Return every entry below exactly as written, minus the pictures.

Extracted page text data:
════

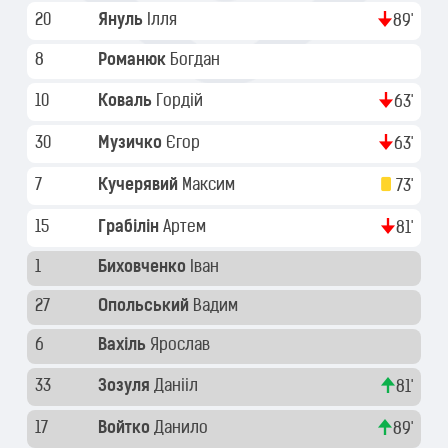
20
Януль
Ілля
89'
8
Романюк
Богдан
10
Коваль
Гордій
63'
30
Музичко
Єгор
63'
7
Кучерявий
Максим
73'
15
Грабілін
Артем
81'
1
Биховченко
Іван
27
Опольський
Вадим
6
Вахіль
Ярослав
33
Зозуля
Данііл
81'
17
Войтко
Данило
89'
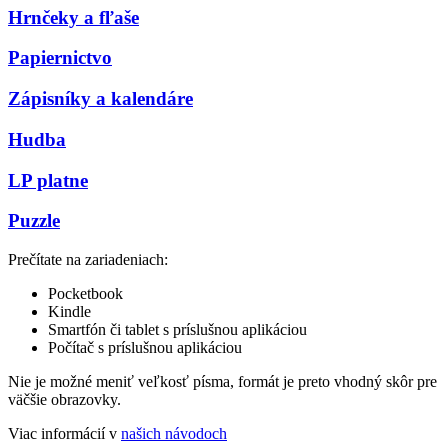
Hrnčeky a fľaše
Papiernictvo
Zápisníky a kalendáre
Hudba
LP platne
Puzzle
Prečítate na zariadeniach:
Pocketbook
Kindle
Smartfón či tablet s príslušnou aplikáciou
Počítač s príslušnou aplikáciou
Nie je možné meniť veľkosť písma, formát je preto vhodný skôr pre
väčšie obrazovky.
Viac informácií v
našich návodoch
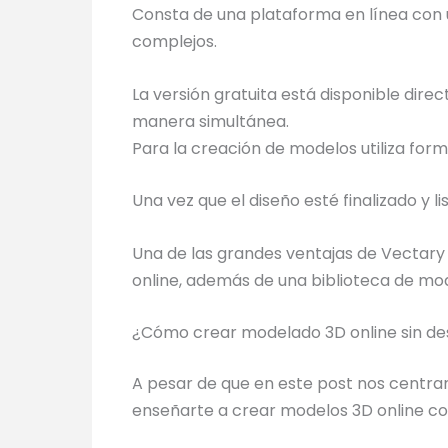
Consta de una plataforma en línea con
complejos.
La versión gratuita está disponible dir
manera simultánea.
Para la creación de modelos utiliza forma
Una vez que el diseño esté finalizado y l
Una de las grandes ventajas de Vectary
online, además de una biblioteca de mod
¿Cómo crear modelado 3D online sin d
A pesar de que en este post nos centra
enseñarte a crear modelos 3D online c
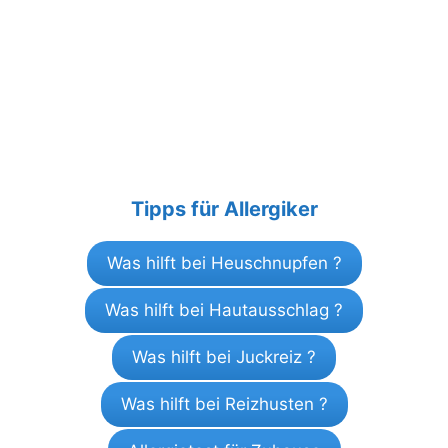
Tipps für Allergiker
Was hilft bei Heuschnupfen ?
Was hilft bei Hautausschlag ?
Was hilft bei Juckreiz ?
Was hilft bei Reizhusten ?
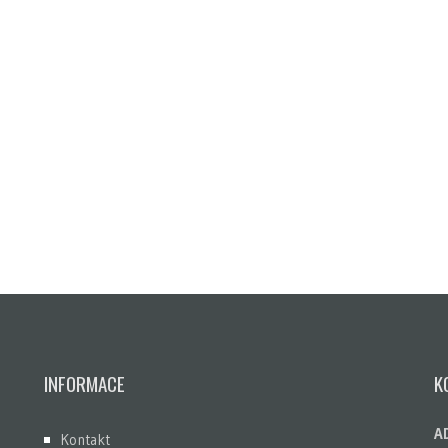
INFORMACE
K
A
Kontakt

════

• Answer to this problem:
20
Януль
Ілля
89'
8
Романюк
Богдан
10
Коваль
Гордій
63'
30
Музичко
Єгор
63'
7
Кучерявий
Максим
73'
15
Грабілін
Артем
81'
1
Биховченко
Іван
27
Опольський
Вадим
6
Вахіль
Ярослав
33
Зозуля
Данііл
81'
17
Войтко
Данило
89'
Hrnčeky a fľaše
Papiernictvo
Zápisníky a kalendáre
Hudba
LP platne
Puzzle
Prečítate na zariadeniach:
Pocketbook
Kindle
Smartfón či tablet s príslušnou aplikáciou
Počítač s príslušnou aplikáciou
Nie je možné meniť veľkosť písma, formát je preto vhodný skôr pre
väčšie obrazovky.
Viac informácií v
našich návodoch
Consta de una plataforma en línea con
complejos.
La versión gratuita está disponible dir
manera simultánea.
Para la creación de modelos utiliza forma
Una vez que el diseño esté finalizado y l
Una de las grandes ventajas de Vectary
online, además de una biblioteca de mod
¿Cómo crear modelado 3D online sin d
A pesar de que en este post nos centra
enseñarte a crear modelos 3D online c
Tipps für Allergiker
Was hilft bei Heuschnupfen ?
Was hilft bei Hautausschlag ?
Was hilft bei Juckreiz ?
Was hilft bei Reizhusten ?
INFORMACE
K
A
Kontakt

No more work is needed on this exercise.